Wyong and Warren win 1997 Bluett Awards

The 1997 prestigious Bluett Awards, the most valued prize in Local Government in NSW have been taken out by Wyong and Warren Councils.

The Awards, one for members of the Local Government Association of NSW and the other for members of the Shires Association of NSW, honour Councils that have achieved the greatest relative progress during the previous financial year.

"Because they measure relative progress, they are accessible to the smallest Councils, as well as larger better endowed Councils, and measure effort rather than resources," said Richard Conolly Chairman of the AR Bluett Memorial Trust.

Wyong took out the Award in the Municipal and Cities Section for achievements covering a comprehensive field ranging from social and community work to major capital works. These included construction of a new Civic Centre and library, building of a major new aquatic complex, work aimed at preserving and reintegrating the natural environment of the region and outstanding services to youth.

The Judges said Wyong had demonstrated sound management and good strategy aimed at improving communication links between Council, the staff and the community.

"The approach taken by Council in meeting the widely differing needs of its community reflects a commendable, well balanced and responsible stance to the discharge of its functions as Wyong's local governing body," the Judges said.

Mayor Fay Brennan praised the foresight of past and present Wyong Councils in setting the progressive guidelines which led to the win. Wyong is one of only two Councils to have won the Award three times. They also won in 1962 and 1978 indicating a long standing commitment to improved practices in Local Government.

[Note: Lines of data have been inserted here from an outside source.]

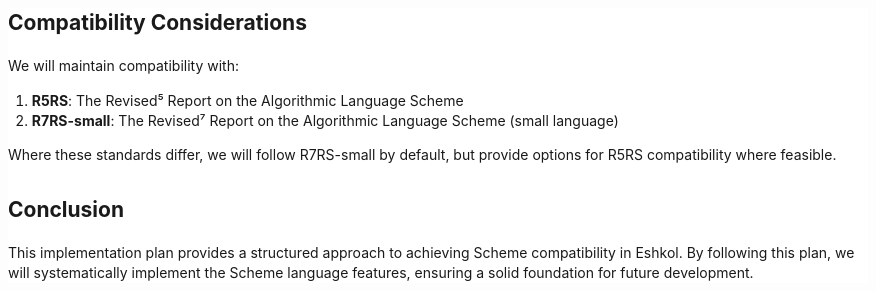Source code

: ## Compatibility Considerations

We will maintain compatibility with:

1. **R5RS**: The Revised⁵ Report on the Algorithmic Language Scheme
2. **R7RS-small**: The Revised⁷ Report on the Algorithmic Language Scheme (small language)

Where these standards differ, we will follow R7RS-small by default, but provide options for R5RS compatibility where feasible.

## Conclusion

This implementation plan provides a structured approach to achieving Scheme compatibility in Eshkol. By following this plan, we will systematically implement the Scheme language features, ensuring a solid foundation for future development.
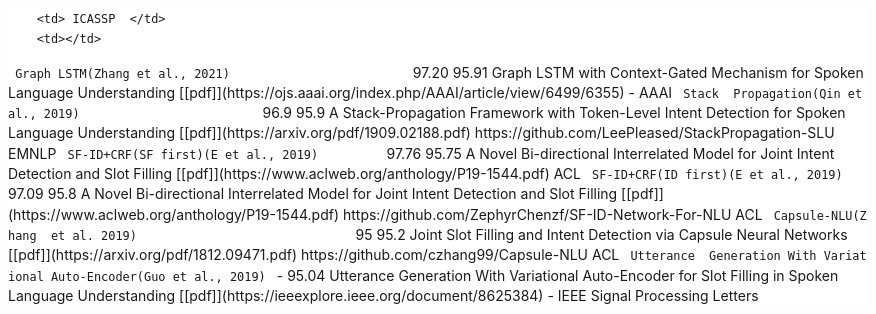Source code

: 		<td> ICASSP  </td>
		<td></td>
</tr>
<tr>
	<td><code> Graph LSTM(Zhang et al., 2021)                         </td></code>
		<td> 97.20      </td>
		<td> 95.91    </td>
		<td> Graph LSTM with Context-Gated Mechanism for Spoken Language Understanding  [[pdf]](https://ojs.aaai.org/index.php/AAAI/article/view/6499/6355) </td>
		<td> -      </td>
		<td> AAAI  </td>
		<td></td>
</tr>
<tr>
	<td><code> Stack  Propagation(Qin et al., 2019)                         </td></code>
		<td> 96.9       </td>
		<td> 95.9    </td>
		<td> A   Stack-Propagation Framework with Token-Level Intent Detection for Spoken   Language Understanding  [[pdf]](https://arxiv.org/pdf/1909.02188.pdf) </td>
		<td> https://github.com/LeePleased/StackPropagation-SLU      </td>
		<td> EMNLP  </td>
		<td></td>
</tr>
<tr>
	<td><code> SF-ID+CRF(SF first)(E et al., 2019)         </td></code>
		<td> 97.76      </td>
		<td> 95.75   </td>
		<td> A Novel   Bi-directional Interrelated Model for Joint Intent Detection and Slot   Filling [[pdf]](https://www.aclweb.org/anthology/P19-1544.pdf) </td>
		<td>                                                       </td>
		<td> ACL        </td>
		<td></td>
</tr>
<tr>
	<td><code> SF-ID+CRF(ID first)(E et al., 2019)         </td></code>
		<td> 97.09      </td>
		<td> 95.8    </td>
		<td> A Novel   Bi-directional Interrelated Model for Joint Intent Detection and Slot   Filling [[pdf]](https://www.aclweb.org/anthology/P19-1544.pdf) </td>
		<td> https://github.com/ZephyrChenzf/SF-ID-Network-For-NLU </td>
		<td> ACL        </td>
		<td></td>
</tr>
<tr>
	<td><code> Capsule-NLU(Zhang  et al. 2019)                              </td></code>
		<td> 95         </td>
		<td> 95.2    </td>
		<td> Joint Slot   Filling and Intent Detection via Capsule Neural Networks [[pdf]](https://arxiv.org/pdf/1812.09471.pdf) </td>
		<td> https://github.com/czhang99/Capsule-NLU                 </td>
		<td> ACL                                         </td>
		<td></td>
</tr>
<tr>
	<td><code> Utterance  Generation With Variational Auto-Encoder(Guo et al., 2019) </td></code>
		<td> -          </td>
		<td> 95.04   </td>
		<td> Utterance  Generation With Variational Auto-Encoder for Slot Filling in Spoken Language  Understanding [[pdf]](https://ieeexplore.ieee.org/document/8625384) </td>
		<td> -                                                       </td>
		<td> IEEE Signal Processing Letters              </td>
		<td></td>
</tr>
<tr>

Warren in outback NSW, according to the judges, demonstrated outstanding progress in the delivery of Local Government services. This was particularly the case in its provision of additional infrastructure, the involvement of the community in the development of facilities and significant reduction in debt.

Mayor Rex Wilson said that at this particular time when pressure is being placed on Local Government through funding cutbacks, and possible amalgamation, Warren's success is a vindication of how Council has been striving to get best value from the rate dollar and the quality of its management.

"It puts a lie to the idea that you have got to be large to be effective," he said. "I am delighted the organisation has received acknowledgement for its efforts. You do not get into a position to win awards like this unless you have been working at it for several years."

The Awards established in 1945 recognise the pioneering contribution to Local Government made by Albert Robert Bluett, who was secretary of the Local Government and Shires Associations of NSW for 34 years. They do not carry monetary reward, only a plaque, but they are highly prized for their acknowledgement of genuine achievement.

"It is a pat on the back from one's peers and nothing beats that," Rex Wilson said.